- [INSTRUCTION] Turn everything in the records below, from the line containing "family: Vochysiaceae" down through the line containing "family: Annonaceae", both included, into a numbered list with blank lines omitted.

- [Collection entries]

--- BEGIN ---

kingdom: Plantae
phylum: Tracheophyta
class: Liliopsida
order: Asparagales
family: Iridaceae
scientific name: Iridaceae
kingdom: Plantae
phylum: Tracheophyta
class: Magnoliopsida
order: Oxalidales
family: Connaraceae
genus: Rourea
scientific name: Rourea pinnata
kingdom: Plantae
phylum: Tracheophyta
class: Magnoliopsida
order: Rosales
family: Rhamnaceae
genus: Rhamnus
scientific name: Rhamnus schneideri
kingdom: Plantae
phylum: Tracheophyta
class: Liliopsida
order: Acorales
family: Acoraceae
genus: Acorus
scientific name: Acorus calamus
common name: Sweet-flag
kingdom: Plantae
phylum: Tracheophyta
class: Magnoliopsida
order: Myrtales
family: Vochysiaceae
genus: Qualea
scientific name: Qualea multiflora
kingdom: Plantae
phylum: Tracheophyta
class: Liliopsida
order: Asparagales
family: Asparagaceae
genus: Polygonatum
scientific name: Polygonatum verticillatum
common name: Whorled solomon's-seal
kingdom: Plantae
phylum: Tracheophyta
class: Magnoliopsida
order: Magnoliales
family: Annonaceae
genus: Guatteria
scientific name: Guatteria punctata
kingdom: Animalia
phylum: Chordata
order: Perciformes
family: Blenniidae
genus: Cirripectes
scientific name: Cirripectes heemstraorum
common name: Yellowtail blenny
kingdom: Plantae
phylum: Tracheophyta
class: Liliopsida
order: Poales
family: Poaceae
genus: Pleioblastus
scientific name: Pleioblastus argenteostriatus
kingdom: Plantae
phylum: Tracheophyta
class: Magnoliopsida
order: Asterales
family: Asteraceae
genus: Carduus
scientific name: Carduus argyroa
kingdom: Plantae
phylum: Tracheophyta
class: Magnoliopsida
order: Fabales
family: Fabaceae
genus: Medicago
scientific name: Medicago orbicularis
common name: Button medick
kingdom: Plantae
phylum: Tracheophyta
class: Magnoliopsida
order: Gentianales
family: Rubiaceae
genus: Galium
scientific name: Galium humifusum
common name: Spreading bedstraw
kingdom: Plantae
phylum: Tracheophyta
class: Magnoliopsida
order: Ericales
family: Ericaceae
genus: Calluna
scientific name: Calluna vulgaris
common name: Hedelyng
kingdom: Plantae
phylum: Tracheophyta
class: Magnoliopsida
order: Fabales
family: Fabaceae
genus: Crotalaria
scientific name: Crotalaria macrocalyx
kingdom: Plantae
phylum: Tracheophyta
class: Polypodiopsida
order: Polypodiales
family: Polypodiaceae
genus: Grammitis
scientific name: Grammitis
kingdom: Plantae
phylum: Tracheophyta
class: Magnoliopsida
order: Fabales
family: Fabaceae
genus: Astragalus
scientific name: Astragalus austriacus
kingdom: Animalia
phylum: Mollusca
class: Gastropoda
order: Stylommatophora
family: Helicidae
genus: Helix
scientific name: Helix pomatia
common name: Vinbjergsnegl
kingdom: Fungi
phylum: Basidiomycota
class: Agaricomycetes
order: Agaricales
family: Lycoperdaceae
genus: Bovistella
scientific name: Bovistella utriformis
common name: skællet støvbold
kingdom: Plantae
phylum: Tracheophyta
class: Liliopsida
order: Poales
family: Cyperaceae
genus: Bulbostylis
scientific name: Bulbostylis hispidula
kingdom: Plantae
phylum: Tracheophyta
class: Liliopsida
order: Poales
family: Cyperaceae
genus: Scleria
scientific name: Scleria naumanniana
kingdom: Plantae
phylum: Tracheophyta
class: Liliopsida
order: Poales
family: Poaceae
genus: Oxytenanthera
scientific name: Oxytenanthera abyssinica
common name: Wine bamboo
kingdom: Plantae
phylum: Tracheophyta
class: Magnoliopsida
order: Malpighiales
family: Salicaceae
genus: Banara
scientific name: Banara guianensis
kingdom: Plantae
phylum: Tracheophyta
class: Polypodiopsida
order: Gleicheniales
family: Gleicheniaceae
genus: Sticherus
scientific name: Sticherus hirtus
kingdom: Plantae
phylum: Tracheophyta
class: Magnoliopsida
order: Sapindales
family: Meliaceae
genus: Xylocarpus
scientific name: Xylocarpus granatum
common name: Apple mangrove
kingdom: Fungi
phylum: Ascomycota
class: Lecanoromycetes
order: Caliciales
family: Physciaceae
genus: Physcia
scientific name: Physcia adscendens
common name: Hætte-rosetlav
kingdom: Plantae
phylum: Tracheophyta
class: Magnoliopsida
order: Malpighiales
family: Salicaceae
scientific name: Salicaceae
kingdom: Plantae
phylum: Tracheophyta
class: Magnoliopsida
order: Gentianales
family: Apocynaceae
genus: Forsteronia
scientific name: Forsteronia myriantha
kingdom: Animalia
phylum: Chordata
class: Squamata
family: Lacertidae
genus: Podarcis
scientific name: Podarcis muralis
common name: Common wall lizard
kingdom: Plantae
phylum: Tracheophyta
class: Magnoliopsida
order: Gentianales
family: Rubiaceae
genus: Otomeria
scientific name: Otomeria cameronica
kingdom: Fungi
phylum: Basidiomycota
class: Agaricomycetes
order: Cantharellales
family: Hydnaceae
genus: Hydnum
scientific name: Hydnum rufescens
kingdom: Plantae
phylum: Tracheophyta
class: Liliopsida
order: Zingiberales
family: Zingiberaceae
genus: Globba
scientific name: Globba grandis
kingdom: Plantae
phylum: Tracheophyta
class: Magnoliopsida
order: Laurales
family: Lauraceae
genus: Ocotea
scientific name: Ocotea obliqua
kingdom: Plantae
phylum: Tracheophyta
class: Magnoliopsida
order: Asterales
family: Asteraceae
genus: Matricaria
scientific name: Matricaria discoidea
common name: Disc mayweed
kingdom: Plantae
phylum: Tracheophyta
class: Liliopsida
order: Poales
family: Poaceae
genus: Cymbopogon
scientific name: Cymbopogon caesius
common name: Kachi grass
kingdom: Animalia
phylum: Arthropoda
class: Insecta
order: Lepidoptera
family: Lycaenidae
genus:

--- END ---

- [WRITTEN RESPONSE]
1. family: Vochysiaceae
2. genus: Qualea
3. scientific name: Qualea multiflora
4. kingdom: Plantae
5. phylum: Tracheophyta
6. class: Liliopsida
7. order: Asparagales
8. family: Asparagaceae
9. genus: Polygonatum
10. scientific name: Polygonatum verticillatum
11. common name: Whorled solomon's-seal
12. kingdom: Plantae
13. phylum: Tracheophyta
14. class: Magnoliopsida
15. order: Magnoliales
16. family: Annonaceae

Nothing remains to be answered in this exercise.